## [Source records]

--

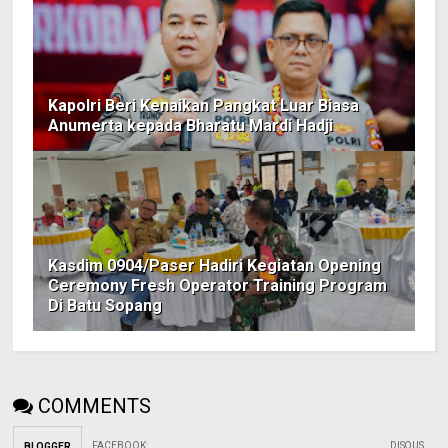
Kapolri Beri Kenaikan Pangkat Luar Biasa
Anumerta kepada Bharatu Mardi Hadji
Kasdim 0904/Paser Hadiri Kegiatan Opening
Ceremony Fresh Operator Training Program
Di Batu Sopang
COMMENTS
FACEBOOK
:
DISQUS
BLOGGER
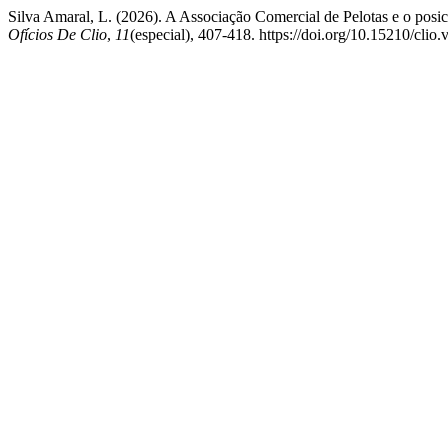
Silva Amaral, L. (2026). A Associação Comercial de Pelotas e o posi
Ofícios De Clio
,
11
(especial), 407-418. https://doi.org/10.15210/clio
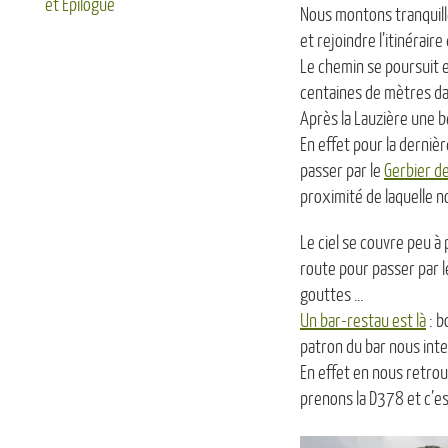
et Epilogue
Nous montons tranquil
et rejoindre l’itinérai
Le chemin se poursuit e
centaines de mètres da
Après la Lauzière une be
En effet pour la derni
passer par le
Gerbier d
proximité de laquelle n
Le ciel se couvre peu à
route pour passer par l
gouttes …
Un bar-restau est là
: b
patron du bar nous inter
En effet en nous retrou
prenons la D378 et c’e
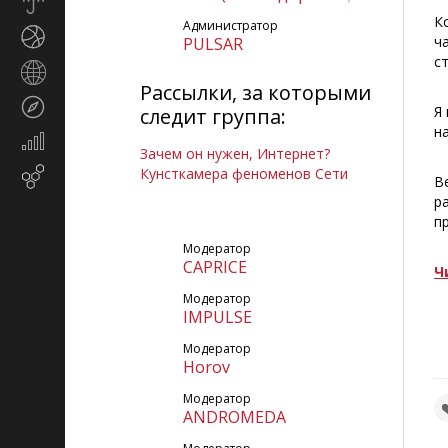
Прогноз
погоды
К
Администратор
Спорт
ч
PULSAR
с
Страны
Рассылки, за которыми
и
Туризм
регионы
Я
следит группа:
н
Экономика
Зачем он нужен, Интернет?
и
Кунсткамера феноменов Сети
Email-
финансы
В
маркетинг
р
п
Модератор
CAPRICE
Ч
Модератор
IMPULSE
Модератор
Horov
Модератор
ANDROMEDA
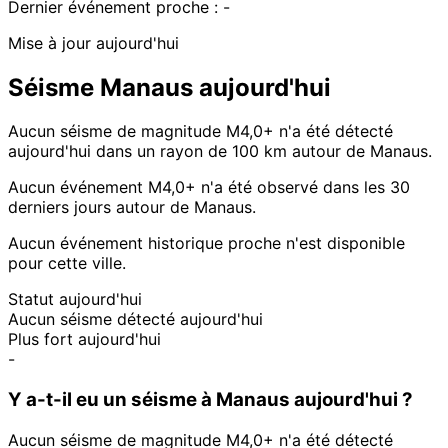
Dernier événement proche :
-
Mise à jour aujourd'hui
Séisme Manaus aujourd'hui
Aucun séisme de magnitude M4,0+ n'a été détecté
aujourd'hui dans un rayon de 100 km autour de Manaus.
Aucun événement M4,0+ n'a été observé dans les 30
derniers jours autour de Manaus.
Aucun événement historique proche n'est disponible
pour cette ville.
Statut aujourd'hui
Aucun séisme détecté aujourd'hui
Plus fort aujourd'hui
-
Y a-t-il eu un séisme à Manaus aujourd'hui ?
Aucun séisme de magnitude M4,0+ n'a été détecté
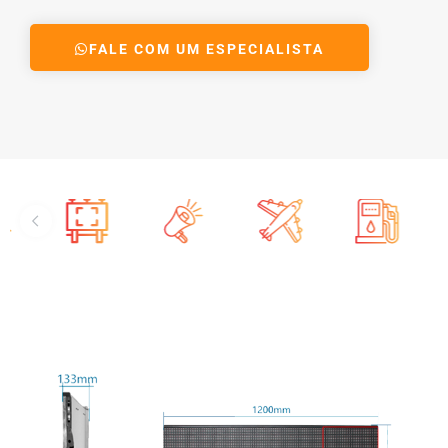
FALE COM UM ESPECIALISTA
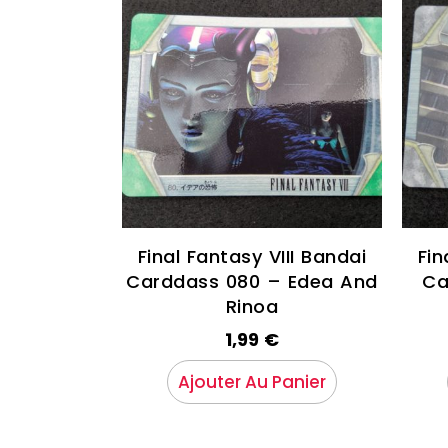
Final Fantasy VIII Bandai
Fin
Carddass 080 – Edea And
Ca
Rinoa
1,99
€
Ajouter Au Panier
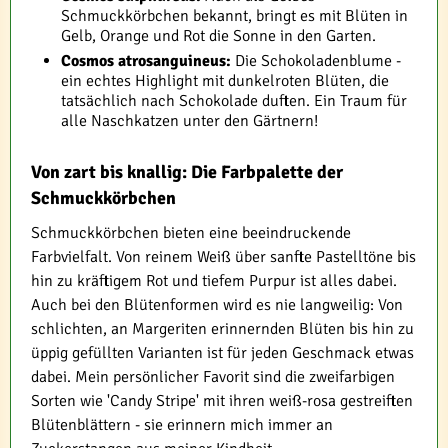
Schmuckkörbchen bekannt, bringt es mit Blüten in
Gelb, Orange und Rot die Sonne in den Garten.
Cosmos atrosanguineus:
Die Schokoladenblume -
ein echtes Highlight mit dunkelroten Blüten, die
tatsächlich nach Schokolade duften. Ein Traum für
alle Naschkatzen unter den Gärtnern!
Von zart bis knallig: Die Farbpalette der
Schmuckkörbchen
Schmuckkörbchen bieten eine beeindruckende
Farbvielfalt. Von reinem Weiß über sanfte Pastelltöne bis
hin zu kräftigem Rot und tiefem Purpur ist alles dabei.
Auch bei den Blütenformen wird es nie langweilig: Von
schlichten, an Margeriten erinnernden Blüten bis hin zu
üppig gefüllten Varianten ist für jeden Geschmack etwas
dabei. Mein persönlicher Favorit sind die zweifarbigen
Sorten wie 'Candy Stripe' mit ihren weiß-rosa gestreiften
Blütenblättern - sie erinnern mich immer an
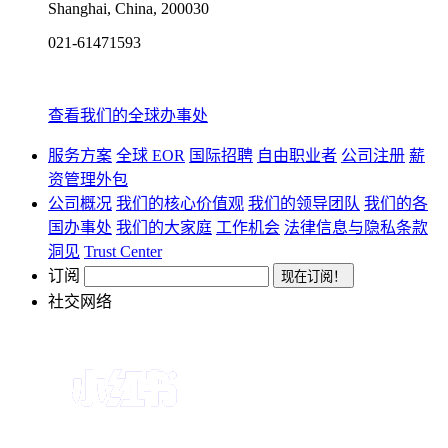
Shanghai, China, 200030
021-61471593
查看我们的全球办事处
服务方案
全球 EOR
国际招聘
自由职业者
公司注册
薪
资管理外包
公司概况
我们的核心价值观
我们的领导团队
我们的各
国办事处
我们的大家庭
工作机会
法律信息与隐私条款
洞见
Trust Center
订阅
社交网络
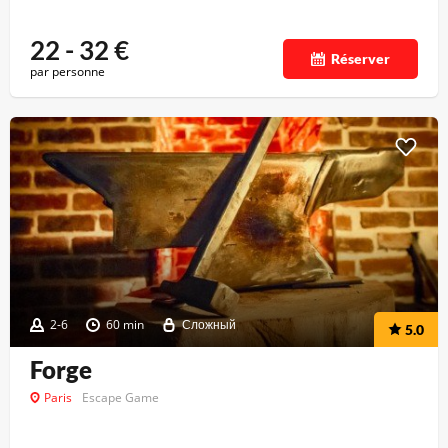
22 - 32
€
Réserver
par personne
2-6
60 min
Сложный
5.0
Forge
Paris
Escape Game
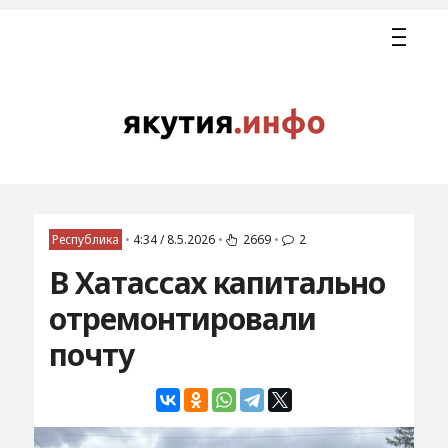
Республика
•
4:34 / 8.5.2026
•
2669
•
2
В Хатассах капитально
отремонтировали
почту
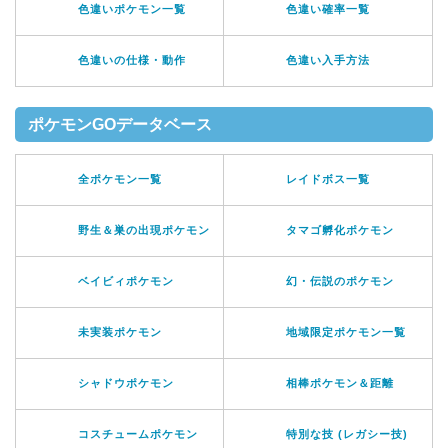
色違いポケモン一覧
色違い確率一覧
色違いの仕様・動作
色違い入手方法
ポケモンGOデータベース
全ポケモン一覧
レイドボス一覧
野生＆巣の出現ポケモン
タマゴ孵化ポケモン
ベイビィポケモン
幻・伝説のポケモン
未実装ポケモン
地域限定ポケモン一覧
シャドウポケモン
相棒ポケモン＆距離
コスチュームポケモン
特別な技 (レガシー技)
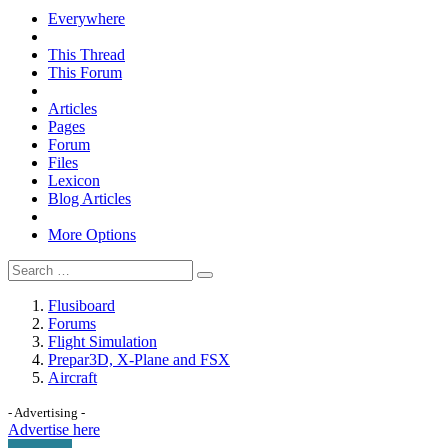
Everywhere
This Thread
This Forum
Articles
Pages
Forum
Files
Lexicon
Blog Articles
More Options
Flusiboard
Forums
Flight Simulation
Prepar3D, X-Plane and FSX
Aircraft
- Advertising -
Advertise here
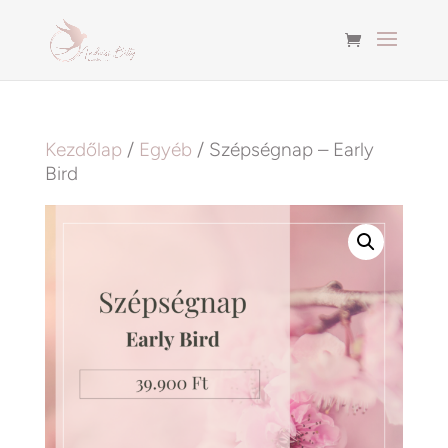
Kezdőlap
/
Egyéb
/ Szépségnap – Early
Bird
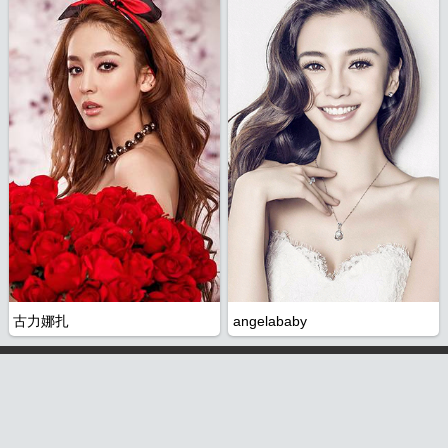
全
古力娜扎
angelababy
©2012 中国最大的图库大全，分享高清、唯美的图片，尽在
26abc图片
大全
请记住我们的网址 www.26abc.com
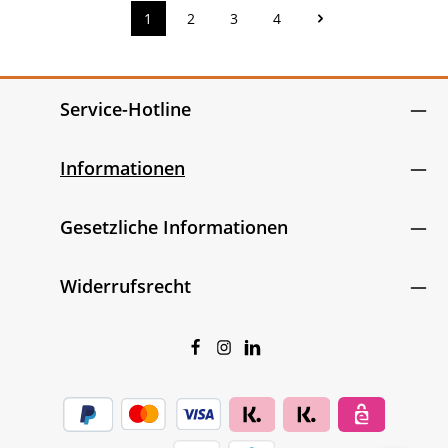
1
2
3
4
Seite
Seite
Seite
Seite
Service-Hotline
Informationen
Gesetzliche Informationen
Widerrufsrecht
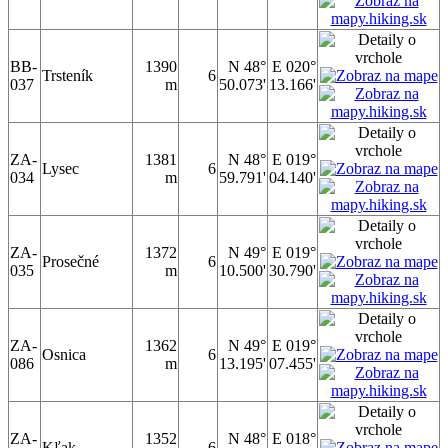
BB-
1390
N 48°
E 020°
Trsteník
6
037
m
50.073'
13.166'
ZA-
1381
N 48°
E 019°
Lysec
6
034
m
59.791'
04.140'
ZA-
1372
N 49°
E 019°
Prosečné
6
035
m
10.500'
30.790'
ZA-
1362
N 49°
E 019°
Osnica
6
086
m
13.195'
07.455'
ZA-
1352
N 48°
E 018°
Kľak
6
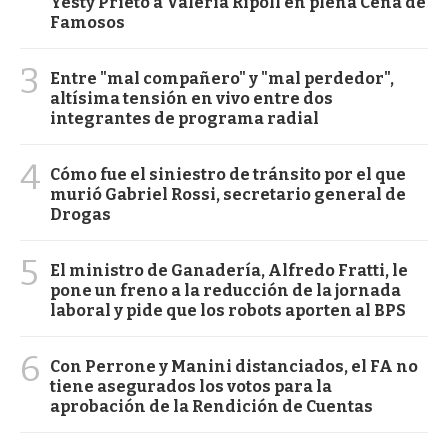
Yesty Prieto a Valeria Ripoll en plena Cena de
Famosos
3
Entre "mal compañero" y "mal perdedor",
altísima tensión en vivo entre dos
integrantes de programa radial
4
Cómo fue el siniestro de tránsito por el que
murió Gabriel Rossi, secretario general de
Drogas
5
El ministro de Ganadería, Alfredo Fratti, le
pone un freno a la reducción de la jornada
laboral y pide que los robots aporten al BPS
6
Con Perrone y Manini distanciados, el FA no
tiene asegurados los votos para la
aprobación de la Rendición de Cuentas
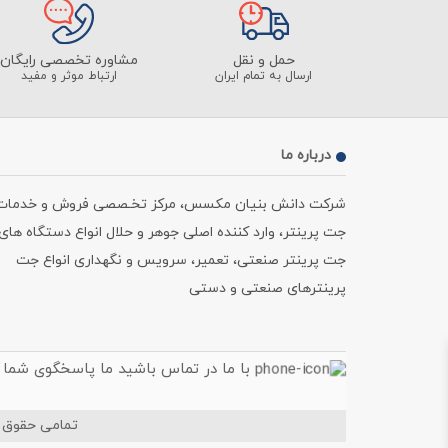
حمل و نقل
مشاوره تخصصی رایگان
ارسال به تمام ایران
ارتباط موثر و مفید
درباره ما
شرکت دانش بنیان مکسس، مرکز تخـصصی فروش و خدمات
جت پرینتر، وارد کننده اصلی جوهر و حلال انواع دستگاه های
جت پرینتر صنعتی، تعمیر، سرویس و نگهداری انواع جت
پرینترهای صنعتی و دستی
با ما در تماس باشید ما پاسخگوی شما
تمامی حقوق 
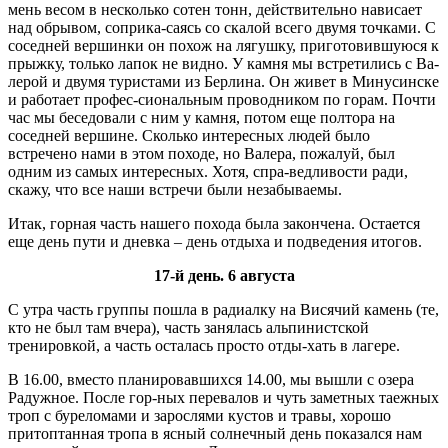
мень весом в несколько сотен тонн, действительно нависает
над обрывом, соприка-саясь со скалой всего двумя точками. С
соседней вершинки он похож на лягушку, приготовившуюся к
прыжку, только лапок не видно. У камня мы встретились с Ва-
лерой и двумя туристами из Берлина. Он живет в Минусинске
и работает профес-сиональным проводником по горам. Почти
час мы беседовали с ним у камня, потом еще полтора на
соседней вершине. Сколько интересных людей было
встречено нами в этом походе, но Валера, пожалуй, был
одним из самых интересных. Хотя, спра-ведливости ради,
скажу, что все наши встречи были незабываемы.
Итак, горная часть нашего похода была закончена. Остается
еще день пути и дневка – день отдыха и подведения итогов.
17-й день. 6 августа
С утра часть группы пошла в радиалку на Висячий камень (те,
кто не был там вчера), часть занялась альпинистской
тренировкой, а часть осталась просто отды-хать в лагере.
В 16.00, вместо планировавшихся 14.00, мы вышли с озера
Радужное. После гор-ных перевалов и чуть заметных таежных
троп с буреломами и зарослями кустов и травы, хорошо
притоптанная тропа в ясный солнечный день показался нам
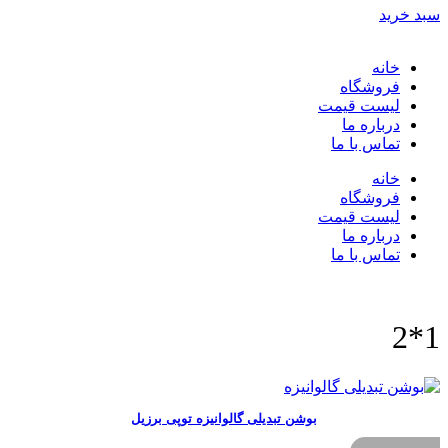
سبد خرید
خانه
فروشگاه
لیست قیمت
درباره ما
تماس با ما
خانه
فروشگاه
لیست قیمت
درباره ما
تماس با ما
1*2
بوشن تبدیلی گالوانیزه توپی برزیل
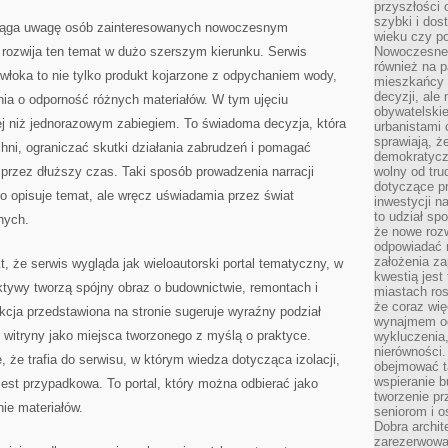
przyszłości 
szybki i dos
ciąga uwagę osób zainteresowanych nowoczesnym
wieku czy p
 rozwija ten temat w dużo szerszym kierunku. Serwis
Nowoczesne 
również na p
włoka to nie tylko produkt kojarzone z odpychaniem wody,
mieszkańcy 
decyzji, ale
ania o odporność różnych materiałów. W tym ujęciu
obywatelskie
ej niż jednorazowym zabiegiem. To świadoma decyzja, która
urbanistami 
sprawiają, ż
ni, ograniczać skutki działania zabrudzeń i pomagać
demokratyczn
przez dłuższy czas. Taki sposób prowadzenia narracji
wolny od tru
dotyczące p
ko opisuje temat, ale wręcz uświadamia przez świat
inwestycji 
to udział sp
nych.
że nowe roz
odpowiadać n
założenia z
t, że serwis wygląda jak wieloautorski portal tematyczny, w
kwestią jest
ktywy tworzą spójny obraz o budownictwie, remontach i
miastach ros
że coraz wi
cja przedstawiona na stronie sugeruje wyraźny podział
wynajmem od
 witryny jako miejsca tworzonego z myślą o praktyce.
wykluczenia,
nierówności.
 że trafia do serwisu, w którym wiedza dotycząca izolacji,
obejmować t
wspieranie 
e jest przypadkowa. To portal, który można odbierać jako
tworzenie pr
ie materiałów.
seniorom i 
Dobra archit
zarezerwowa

--

## [What is needed]
Among the lines above, find those that contain the word "Informationen" and copy them.

## [Result for this exercise]
Informationen
Gesetzliche Informationen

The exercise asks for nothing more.